Уловка-22 (Хеллер) - страница 317

— Думаю, что не померещилось, — сказал капеллан. — В прошлый мой визит вы тоже принимались рассказывать об этом.

— Значит, он и в самом деле приходил. Он вошел и сказал: «А твой-то, приятель у нас в лапах, дружище, попался твой приятель». Никогда в жизни я не видывал человека с более зловещими повадками. Интересно, о каком моем приятеле он толковал?

— Мне было бы приятно сознавать, Йоссариан, что этот приятель — я, — сказал капеллан, стесняясь своей искренности. — Я действительно у них в руках. Они взяли меня на карандаш и держат под наблюдением. В любом месте и в любой момент, когда им понадобится, они могут меня задержать.

— Нет, по-моему, он имел в виду не вас. По-моему, речь, скорее, шла о Нейтли или Данбэре, ну, в общем, о ком-то из погибших на войне, может быть о Клевинджере, Орре, Доббсе, Малыше Сэмпсоне или Макуотте. — И вдруг Йоссариан ахнул и затряс головой. — Я понял! — воскликнул он. — Все мои друзья попали им в лапы.
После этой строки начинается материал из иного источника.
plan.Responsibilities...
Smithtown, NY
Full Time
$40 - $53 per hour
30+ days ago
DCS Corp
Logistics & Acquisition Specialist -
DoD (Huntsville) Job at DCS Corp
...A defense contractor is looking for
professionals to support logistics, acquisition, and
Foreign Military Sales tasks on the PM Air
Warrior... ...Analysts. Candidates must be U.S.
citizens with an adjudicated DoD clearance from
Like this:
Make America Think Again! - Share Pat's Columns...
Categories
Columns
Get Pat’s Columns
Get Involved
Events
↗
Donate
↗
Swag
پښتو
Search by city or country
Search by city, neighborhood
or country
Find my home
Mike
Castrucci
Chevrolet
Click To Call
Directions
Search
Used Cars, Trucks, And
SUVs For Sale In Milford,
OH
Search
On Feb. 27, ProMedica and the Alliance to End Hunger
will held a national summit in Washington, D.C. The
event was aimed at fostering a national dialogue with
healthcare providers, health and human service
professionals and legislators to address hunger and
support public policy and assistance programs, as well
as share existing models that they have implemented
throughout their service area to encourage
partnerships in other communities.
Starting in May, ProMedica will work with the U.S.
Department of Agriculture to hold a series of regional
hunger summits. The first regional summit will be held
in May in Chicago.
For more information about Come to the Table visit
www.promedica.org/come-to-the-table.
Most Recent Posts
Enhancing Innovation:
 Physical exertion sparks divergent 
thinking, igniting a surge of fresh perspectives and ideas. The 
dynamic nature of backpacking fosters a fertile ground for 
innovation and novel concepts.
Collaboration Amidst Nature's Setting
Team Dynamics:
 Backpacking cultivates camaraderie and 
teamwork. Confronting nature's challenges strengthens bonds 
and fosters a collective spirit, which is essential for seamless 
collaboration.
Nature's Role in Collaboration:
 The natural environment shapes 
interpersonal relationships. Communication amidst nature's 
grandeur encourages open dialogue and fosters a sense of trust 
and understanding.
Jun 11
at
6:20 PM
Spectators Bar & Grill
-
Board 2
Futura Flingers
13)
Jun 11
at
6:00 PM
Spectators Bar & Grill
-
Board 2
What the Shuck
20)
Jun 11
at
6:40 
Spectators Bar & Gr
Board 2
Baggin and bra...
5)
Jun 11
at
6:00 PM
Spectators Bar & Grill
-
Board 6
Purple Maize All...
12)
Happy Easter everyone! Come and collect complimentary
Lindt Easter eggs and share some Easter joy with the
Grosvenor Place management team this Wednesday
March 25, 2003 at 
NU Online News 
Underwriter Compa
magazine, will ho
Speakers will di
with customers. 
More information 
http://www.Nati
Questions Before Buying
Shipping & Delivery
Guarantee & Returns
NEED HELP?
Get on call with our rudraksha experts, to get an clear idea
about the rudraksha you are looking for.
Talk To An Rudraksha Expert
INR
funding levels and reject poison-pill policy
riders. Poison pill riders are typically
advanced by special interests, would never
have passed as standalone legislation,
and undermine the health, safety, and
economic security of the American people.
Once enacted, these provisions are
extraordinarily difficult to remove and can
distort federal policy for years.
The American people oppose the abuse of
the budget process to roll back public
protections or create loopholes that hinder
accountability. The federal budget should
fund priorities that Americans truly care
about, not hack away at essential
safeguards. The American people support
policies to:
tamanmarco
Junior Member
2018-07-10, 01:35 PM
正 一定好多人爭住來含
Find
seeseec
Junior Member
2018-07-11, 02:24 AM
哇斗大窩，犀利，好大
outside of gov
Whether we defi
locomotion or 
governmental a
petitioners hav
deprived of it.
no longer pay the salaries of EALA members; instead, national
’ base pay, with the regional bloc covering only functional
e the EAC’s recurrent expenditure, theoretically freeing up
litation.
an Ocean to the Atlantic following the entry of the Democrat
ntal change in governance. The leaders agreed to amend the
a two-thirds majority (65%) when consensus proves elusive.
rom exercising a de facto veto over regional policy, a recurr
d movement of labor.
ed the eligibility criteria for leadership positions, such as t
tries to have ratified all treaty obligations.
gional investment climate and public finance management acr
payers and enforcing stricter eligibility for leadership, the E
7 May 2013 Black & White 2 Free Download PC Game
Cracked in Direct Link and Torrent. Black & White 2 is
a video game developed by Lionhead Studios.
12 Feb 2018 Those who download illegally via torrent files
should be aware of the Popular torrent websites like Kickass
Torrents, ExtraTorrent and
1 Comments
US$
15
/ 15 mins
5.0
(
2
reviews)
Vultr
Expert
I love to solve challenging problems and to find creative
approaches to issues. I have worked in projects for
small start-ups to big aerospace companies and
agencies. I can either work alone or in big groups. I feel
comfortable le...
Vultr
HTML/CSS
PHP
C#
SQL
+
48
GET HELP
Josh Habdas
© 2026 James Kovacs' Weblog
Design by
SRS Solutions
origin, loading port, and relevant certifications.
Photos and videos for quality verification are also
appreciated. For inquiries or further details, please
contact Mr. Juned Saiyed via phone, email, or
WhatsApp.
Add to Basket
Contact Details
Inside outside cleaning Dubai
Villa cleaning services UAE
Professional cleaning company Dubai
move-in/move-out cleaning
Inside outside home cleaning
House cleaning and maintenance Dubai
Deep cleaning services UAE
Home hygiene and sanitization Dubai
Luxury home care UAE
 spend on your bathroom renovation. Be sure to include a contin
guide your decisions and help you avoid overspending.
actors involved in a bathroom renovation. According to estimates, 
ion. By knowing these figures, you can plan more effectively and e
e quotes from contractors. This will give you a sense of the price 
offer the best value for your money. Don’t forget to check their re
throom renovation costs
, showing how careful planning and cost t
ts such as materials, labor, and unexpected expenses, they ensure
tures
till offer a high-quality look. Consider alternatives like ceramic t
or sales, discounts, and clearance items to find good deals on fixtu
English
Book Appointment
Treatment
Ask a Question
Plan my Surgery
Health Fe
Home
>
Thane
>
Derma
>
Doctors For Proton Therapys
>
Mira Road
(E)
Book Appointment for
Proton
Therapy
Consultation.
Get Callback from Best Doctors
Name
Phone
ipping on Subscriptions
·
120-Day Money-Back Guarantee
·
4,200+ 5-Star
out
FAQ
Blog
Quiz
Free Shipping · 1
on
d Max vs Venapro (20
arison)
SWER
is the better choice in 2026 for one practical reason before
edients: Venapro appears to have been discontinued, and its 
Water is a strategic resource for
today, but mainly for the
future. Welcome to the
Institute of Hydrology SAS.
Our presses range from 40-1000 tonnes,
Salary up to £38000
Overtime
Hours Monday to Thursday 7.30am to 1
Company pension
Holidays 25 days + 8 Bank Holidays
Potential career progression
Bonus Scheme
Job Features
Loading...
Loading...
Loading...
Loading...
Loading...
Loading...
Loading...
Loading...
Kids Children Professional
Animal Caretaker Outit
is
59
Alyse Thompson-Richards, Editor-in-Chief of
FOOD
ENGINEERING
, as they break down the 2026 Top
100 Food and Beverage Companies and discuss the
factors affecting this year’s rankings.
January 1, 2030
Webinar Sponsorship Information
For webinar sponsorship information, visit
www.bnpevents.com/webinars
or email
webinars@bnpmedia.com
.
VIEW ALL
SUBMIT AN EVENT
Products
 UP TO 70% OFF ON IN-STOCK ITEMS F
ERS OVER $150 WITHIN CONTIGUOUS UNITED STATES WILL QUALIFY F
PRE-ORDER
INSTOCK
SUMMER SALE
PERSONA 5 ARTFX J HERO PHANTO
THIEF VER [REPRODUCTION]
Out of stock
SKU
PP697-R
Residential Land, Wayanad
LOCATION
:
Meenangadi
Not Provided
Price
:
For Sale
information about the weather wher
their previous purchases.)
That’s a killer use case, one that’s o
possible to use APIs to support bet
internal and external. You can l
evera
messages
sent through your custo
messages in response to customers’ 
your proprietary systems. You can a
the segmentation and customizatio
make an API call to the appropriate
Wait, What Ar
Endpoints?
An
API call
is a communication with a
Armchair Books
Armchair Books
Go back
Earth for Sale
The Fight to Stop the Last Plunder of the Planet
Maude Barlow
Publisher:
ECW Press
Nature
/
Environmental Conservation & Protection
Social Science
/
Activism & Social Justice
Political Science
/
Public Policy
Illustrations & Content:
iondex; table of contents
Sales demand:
Остались только я да Заморыш Джо. — Увидев, что лицо капеллана заливает меловая белизна, Йоссариан оцепенел от страха: — Капеллан! Что такое?

— Заморыш Джо…

— Боже! Погиб на задании?

— Он умер во сне, когда его мучили кошмары. На лице у него нашли спящего кота.

— Ах, Джо, подонок ты мой несчастный! — сказал Йоссариан и заплакал, уткнувшись в рукав.

Капеллан ушел, не попрощавшись. Йоссариан поел и уснул.

Среди ночи чья-то рука растормошила его. Он открыл глаза и увидел худого, невзрачного человека в больничном халате. Гнусно ощериваясь, пришелец буравил его взглядом:

— Попался нам твой приятель, дружище. Попался.

У Йоссариана душа ушла в пятки.

— О чем ты болтаешь, черт тебя побери! — в ужасе взмолился Йоссариан.

— Узнаешь, дружок, узнаешь!

Йоссариан рванулся, пытаясь схватить своего мучителя за глотку, но тот без малейших усилий ускользнул от него и со зловещим смешком улетучился в коридор. Йоссариан дрожал всем телом, кровь пульсировала тяжелыми толчками. Он купался в ледяном поту. О каком приятеле толковал незнакомец? В госпитале стояла темень и абсолютная тишина. Часов у Йоссариана не было: он не знал, который час. Он лежал с широко открытыми глазами, чувствуя себя узником, прикованным к постели и обреченным дожидаться целую вечность, покуда рассвет не прогонит темноту. Озноб струйками поднимался по ногам. Йоссариану стало холодно. Он вспомнил Сноудена: они не дружили, он едва знаком был с этим парнишкой. Тяжело раненный, Сноуден коченел и все время жаловался, что ему холодно. На бедре Сноудена Йоссариан увидел глубокую рану величиной с мяч для рэгби.